3. Research on Immune Inflammatory Diseases (Rheumatoid Arthritis, Autoimmune Diseases)
Core Application: Measure the content of Attractin in patients' serum and joint cavity effusion, compare the protein differences between the inflammatory active period and the remission period, and verify the correlation between "high protein expression and inflammation amplification"; In vitro experiments, detect the expression changes of secreted Attractin in macrophages/lymphocytes stimulated by inflammatory factors (such as TNF-α, IL-6).
Experimental Value: Quantify the expression fluctuations of proteins under inflammatory conditions, support its function research as an inflammatory regulatory factor, and can also be used to screen the impact of anti-inflammatory drugs on its expression.
4. Pigment Abnormality Disease Research (such as vitiligo)

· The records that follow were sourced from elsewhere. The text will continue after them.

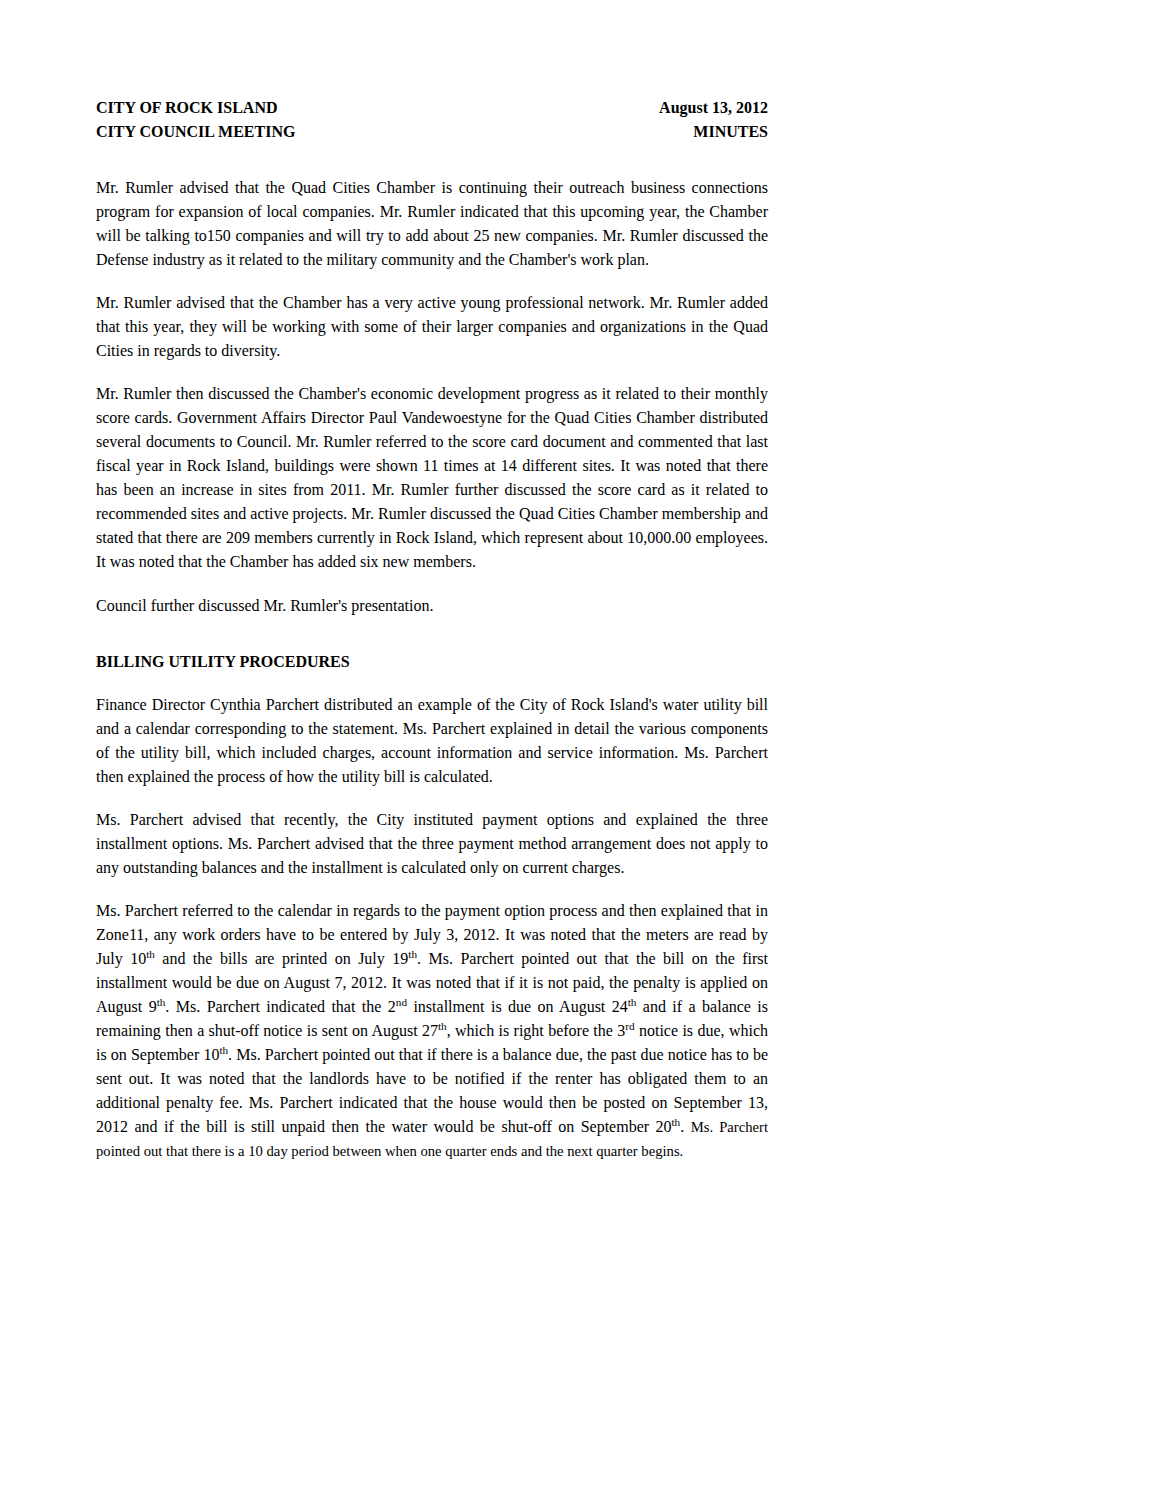CITY OF ROCK ISLAND
CITY COUNCIL MEETING
August 13, 2012
MINUTES
Mr. Rumler advised that the Quad Cities Chamber is continuing their outreach business connections program for expansion of local companies. Mr. Rumler indicated that this upcoming year, the Chamber will be talking to150 companies and will try to add about 25 new companies. Mr. Rumler discussed the Defense industry as it related to the military community and the Chamber's work plan.
Mr. Rumler advised that the Chamber has a very active young professional network. Mr. Rumler added that this year, they will be working with some of their larger companies and organizations in the Quad Cities in regards to diversity.
Mr. Rumler then discussed the Chamber's economic development progress as it related to their monthly score cards. Government Affairs Director Paul Vandewoestyne for the Quad Cities Chamber distributed several documents to Council. Mr. Rumler referred to the score card document and commented that last fiscal year in Rock Island, buildings were shown 11 times at 14 different sites. It was noted that there has been an increase in sites from 2011. Mr. Rumler further discussed the score card as it related to recommended sites and active projects. Mr. Rumler discussed the Quad Cities Chamber membership and stated that there are 209 members currently in Rock Island, which represent about 10,000.00 employees. It was noted that the Chamber has added six new members.
Council further discussed Mr. Rumler's presentation.
BILLING UTILITY PROCEDURES
Finance Director Cynthia Parchert distributed an example of the City of Rock Island's water utility bill and a calendar corresponding to the statement. Ms. Parchert explained in detail the various components of the utility bill, which included charges, account information and service information. Ms. Parchert then explained the process of how the utility bill is calculated.
Ms. Parchert advised that recently, the City instituted payment options and explained the three installment options. Ms. Parchert advised that the three payment method arrangement does not apply to any outstanding balances and the installment is calculated only on current charges.
Ms. Parchert referred to the calendar in regards to the payment option process and then explained that in Zone11, any work orders have to be entered by July 3, 2012. It was noted that the meters are read by July 10th and the bills are printed on July 19th. Ms. Parchert pointed out that the bill on the first installment would be due on August 7, 2012. It was noted that if it is not paid, the penalty is applied on August 9th. Ms. Parchert indicated that the 2nd installment is due on August 24th and if a balance is remaining then a shut-off notice is sent on August 27th, which is right before the 3rd notice is due, which is on September 10th. Ms. Parchert pointed out that if there is a balance due, the past due notice has to be sent out. It was noted that the landlords have to be notified if the renter has obligated them to an additional penalty fee. Ms. Parchert indicated that the house would then be posted on September 13, 2012 and if the bill is still unpaid then the water would be shut-off on September 20th. Ms. Parchert pointed out that there is a 10 day period between when one quarter ends and the next quarter begins.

Core Application: Cultivate human melanocytes in vitro, detect the content of secreted Attractin in the cell supernatant, and the level of membrane-bound protein in the cell lysate, and compare the expression differences between normal melanocytes and melanocytes from patients with vitiligo; In animal models, detect the correlation between protein expression levels in skin tissue homogenates and melanin synthesis amounts.
Experimental Value: Clarify the direct association between abnormal protein expression and impaired melanocyte function.
5. Rare genetic diseases (syndromic obesity)
Core application: Detect the protein level of Attractin in the peripheral blood and skin fibroblast lysate of the patient, combined with the mutation sites of the ATRN gene, to analyze the association between "reduced/absent expression of mutant protein" and the multiple phenotypes of the disease (obesity, cognitive impairment).
Experimental value: Provide direct quantitative evidence for the gene-protein-phenotype association of rare diseases.